Earlier this week, Health Secretary Matt Hancock said that the suggestion the care sector was “let down” by the government was “unfair”.

This view is not shared by Martin Green, chief executive of charity Care England, who told the Financial Times that “it was a mistake not to prioritise care homes from the start. We knew the 430,000 people in care homes included some of the most vulnerable people.”

Allowing so many care home residents to die amounts to nothing less than “culpable neglect”, says an editorial in The Guardian.

“Given the disproportionate impact of Covid-19 on the elderly, it was surely legitimate to expect a new focus and grip from Westminster as the virus took hold,” the newspaper argues. “Instead, care homes continue to lack basic essentials as the disease sweeps through a vulnerable elderly population of 410,000.”

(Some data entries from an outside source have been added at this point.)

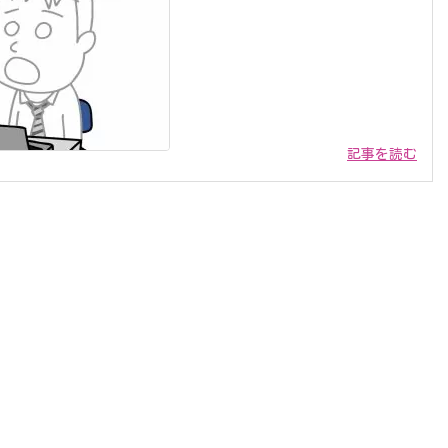
記事を読む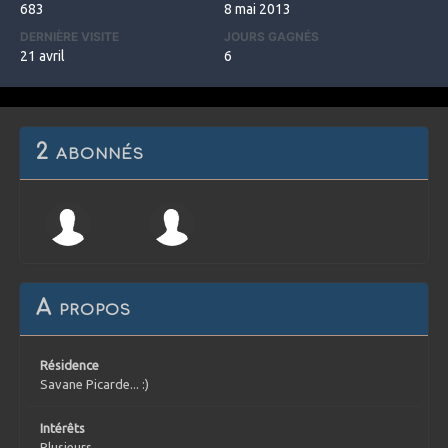
683
8 mai 2013
DERNIÈRE VISITE
JOURS GAGNÉS
21 avril
6
2 abonnés
A propos
Résidence
Savane Picarde... :)
Intérêts
Plusieurs...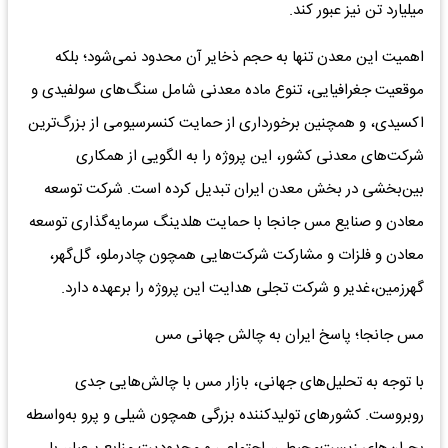
میلیارد تن نیز عبور کند.
اهمیت این معدن تنها به حجم ذخایر آن محدود نمی‌شود؛ بلکه
موقعیت جغرافیایی، تنوع ماده معدنی شامل سنگ‌های سولفیدی و
اکسیدی، و همچنین برخورداری از حمایت کنسرسیومی از بزرگ‌ترین
شرکت‌های معدنی کشور، این پروژه را به الگویی از همکاری
بین‌بخشی در بخش معدن ایران تبدیل کرده است. شرکت توسعه
معادن و صنایع مس جانجا با حمایت هلدینگ سرمایه‌گذاری توسعه
معادن و فلزات و مشارکت شرکت‌هایی همچون چادرملو، گل‌گهر،
گهرزمین،غدیر و شرکت تجلی هدایت این پروژه را برعهده دارد.
مس جانجا؛ پاسخ ایران به چالش جهانی مس
با توجه به تحلیل‌های جهانی، بازار مس با چالش‌هایی جدی
روبروست. کشورهای تولیدکننده بزرگی همچون شیلی و پرو به‌واسطه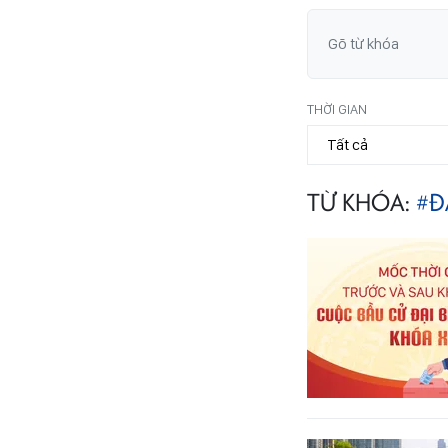
THỜI GIAN
TỪ KHÓA:
#Đ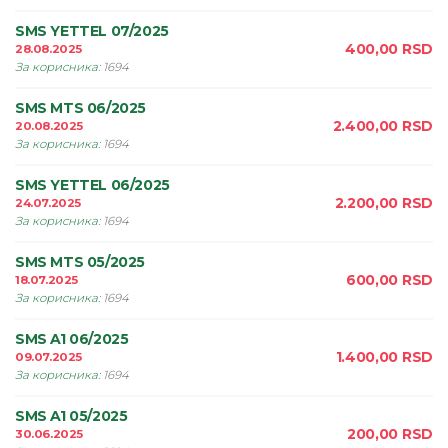
SMS YETTEL 07/2025
400,00
RSD
28.08.2025
За корисника
:
1694
SMS MTS 06/2025
2.400,00
RSD
20.08.2025
За корисника
:
1694
SMS YETTEL 06/2025
2.200,00
RSD
24.07.2025
За корисника
:
1694
SMS MTS 05/2025
600,00
RSD
18.07.2025
За корисника
:
1694
SMS A1 06/2025
1.400,00
RSD
09.07.2025
За корисника
:
1694
SMS A1 05/2025
200,00
RSD
30.06.2025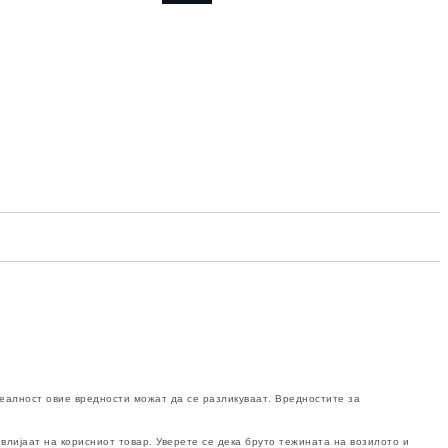
реалност овие вредности можат да се разликуваат. Вредностите за
влијаат на корисниот товар. Уверете се дека бруто тежината на возилото и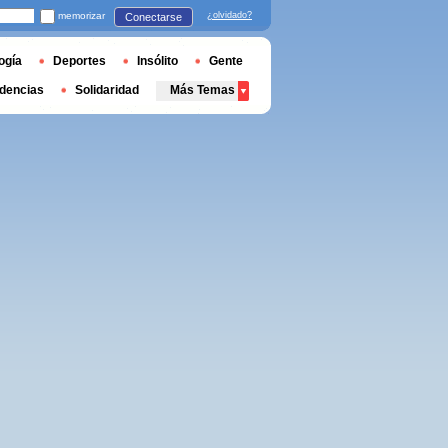
memorizar
¿olvidado?
Conectarse
ogía
Deportes
Insólito
Gente
dencias
Solidaridad
Más Temas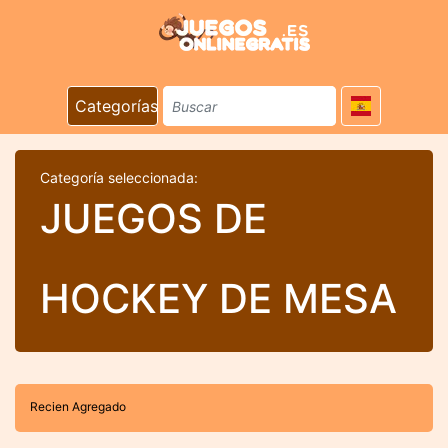
Categorías
Categoría seleccionada:
JUEGOS DE
HOCKEY DE MESA
Recien Agregado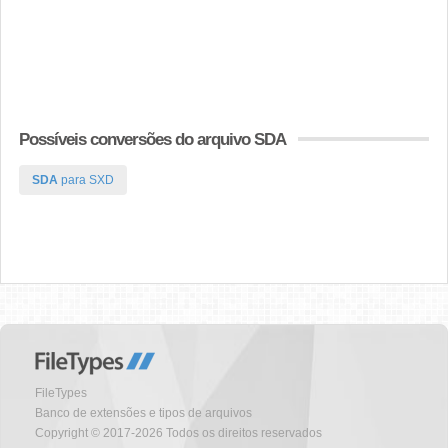
Possíveis conversões do arquivo SDA
SDA
para SXD
FileTypes
Banco de extensões e tipos de arquivos
Copyright © 2017-2026 Todos os direitos reservados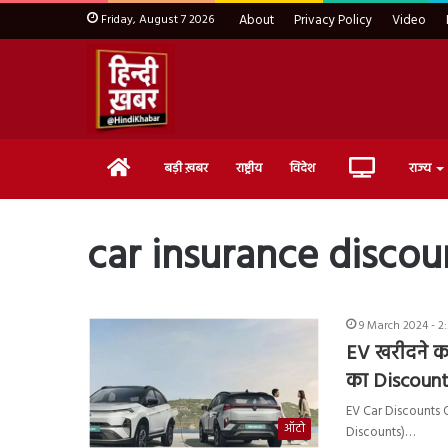
Friday, August 7 2026
About
Privacy Policy
Video
Home
Live
बड़ी ख़बर
राष्ट्रीय
विदेश
राज्य
TV
car insurance discou
9 March 2024 - 2
EV खरीदने का
का Discount
EV Car Discounts Of
ऑटो
Discounts)…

The Financial Times agrees, saying that the “frail residents of the country’s 11,300 care homes have emerged as the hidden victims of an overwhelmed, underprepared system plagued by shifting guidelines that some experts fear have had lethal consequences”.

According to The Times’ columnist Philip Collins, “this scandal has been a long time coming, which makes it all the worse… Social care, which is buried away in local government rather than in the sanctuary of the NHS, suffered the brunt of austerity.”

“The Conservative Party has wasted a lot of time on a lot of nonsense, especially since 2015,” he concludes. “It cannot escape censure for what is happening now.”